§ **TASK DETAILS**: Turn the stretch from the start of the rows below through the line containing "1 [label=0.5 weight=0.3]" into a Markdown table with the columns "No." and "Line", numbering each line and skipping blank ones. Leave the pictures out.

Dataset items:
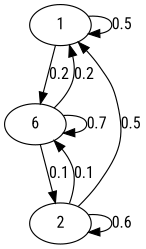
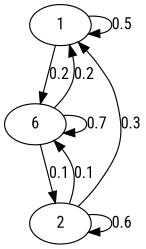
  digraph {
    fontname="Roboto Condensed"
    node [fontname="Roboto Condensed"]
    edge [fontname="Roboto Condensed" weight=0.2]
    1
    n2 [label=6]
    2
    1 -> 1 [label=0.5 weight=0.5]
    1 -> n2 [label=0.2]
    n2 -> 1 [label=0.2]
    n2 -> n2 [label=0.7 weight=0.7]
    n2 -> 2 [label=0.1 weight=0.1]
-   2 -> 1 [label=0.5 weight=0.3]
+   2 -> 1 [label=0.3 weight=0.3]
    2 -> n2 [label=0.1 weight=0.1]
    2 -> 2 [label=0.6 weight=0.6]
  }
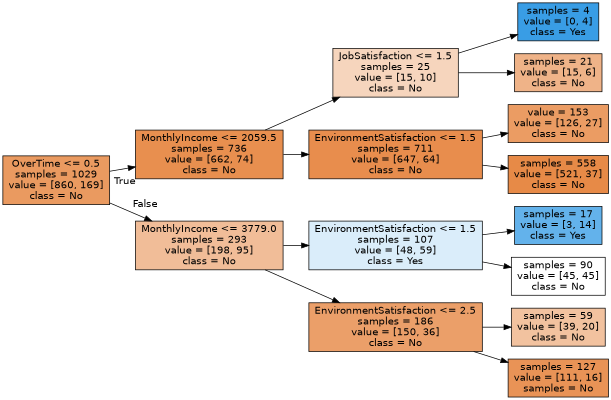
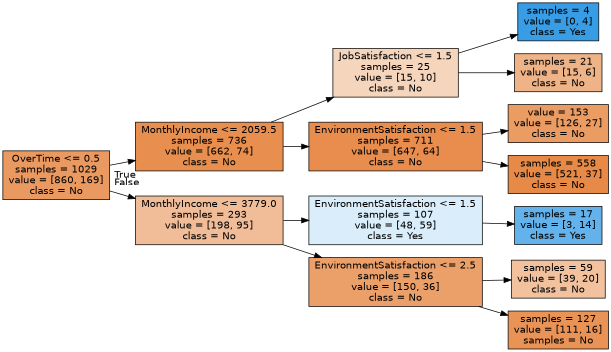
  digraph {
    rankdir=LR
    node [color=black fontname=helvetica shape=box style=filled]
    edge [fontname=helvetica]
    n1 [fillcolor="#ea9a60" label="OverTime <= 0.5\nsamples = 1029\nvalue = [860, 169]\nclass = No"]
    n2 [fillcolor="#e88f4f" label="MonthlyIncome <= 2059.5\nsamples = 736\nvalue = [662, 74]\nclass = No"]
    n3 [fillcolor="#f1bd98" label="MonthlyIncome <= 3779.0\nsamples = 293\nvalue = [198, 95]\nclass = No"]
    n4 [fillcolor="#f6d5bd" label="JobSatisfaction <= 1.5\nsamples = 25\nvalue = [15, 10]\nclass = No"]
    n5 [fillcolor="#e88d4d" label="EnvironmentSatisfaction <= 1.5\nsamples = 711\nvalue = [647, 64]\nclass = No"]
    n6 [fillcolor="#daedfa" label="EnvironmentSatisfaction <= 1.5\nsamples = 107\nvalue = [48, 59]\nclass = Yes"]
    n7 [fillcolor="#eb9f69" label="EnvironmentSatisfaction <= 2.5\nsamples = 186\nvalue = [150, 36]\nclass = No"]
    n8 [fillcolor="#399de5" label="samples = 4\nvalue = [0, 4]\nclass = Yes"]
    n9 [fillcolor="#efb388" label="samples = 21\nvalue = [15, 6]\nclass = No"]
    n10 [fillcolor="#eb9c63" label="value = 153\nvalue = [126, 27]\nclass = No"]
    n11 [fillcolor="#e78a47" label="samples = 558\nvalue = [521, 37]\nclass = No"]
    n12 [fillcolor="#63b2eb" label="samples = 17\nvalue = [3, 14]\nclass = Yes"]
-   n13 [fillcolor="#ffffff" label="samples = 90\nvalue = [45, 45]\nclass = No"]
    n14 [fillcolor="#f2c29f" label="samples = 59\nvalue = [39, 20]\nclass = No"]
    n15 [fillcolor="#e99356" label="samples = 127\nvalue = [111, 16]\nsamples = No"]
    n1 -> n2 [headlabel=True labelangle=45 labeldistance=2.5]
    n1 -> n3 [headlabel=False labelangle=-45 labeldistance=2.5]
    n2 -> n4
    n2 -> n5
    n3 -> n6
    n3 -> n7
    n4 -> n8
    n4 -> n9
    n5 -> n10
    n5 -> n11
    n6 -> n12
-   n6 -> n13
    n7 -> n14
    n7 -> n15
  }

§ **CORRECT RESULT**:
| No. | Line |
|---|---|
| 1 |   digraph { |
| 2 |     fontname="Roboto Condensed" |
| 3 |     node [fontname="Roboto Condensed"] |
| 4 |     edge [fontname="Roboto Condensed" weight=0.2] |
| 5 |     1 |
| 6 |     n2 [label=6] |
| 7 |     2 |
| 8 |     1 -> 1 [label=0.5 weight=0.5] |
| 9 |     1 -> n2 [label=0.2] |
| 10 |     n2 -> 1 [label=0.2] |
| 11 |     n2 -> n2 [label=0.7 weight=0.7] |
| 12 |     n2 -> 2 [label=0.1 weight=0.1] |
| 13 | -   2 -> 1 [label=0.5 weight=0.3] |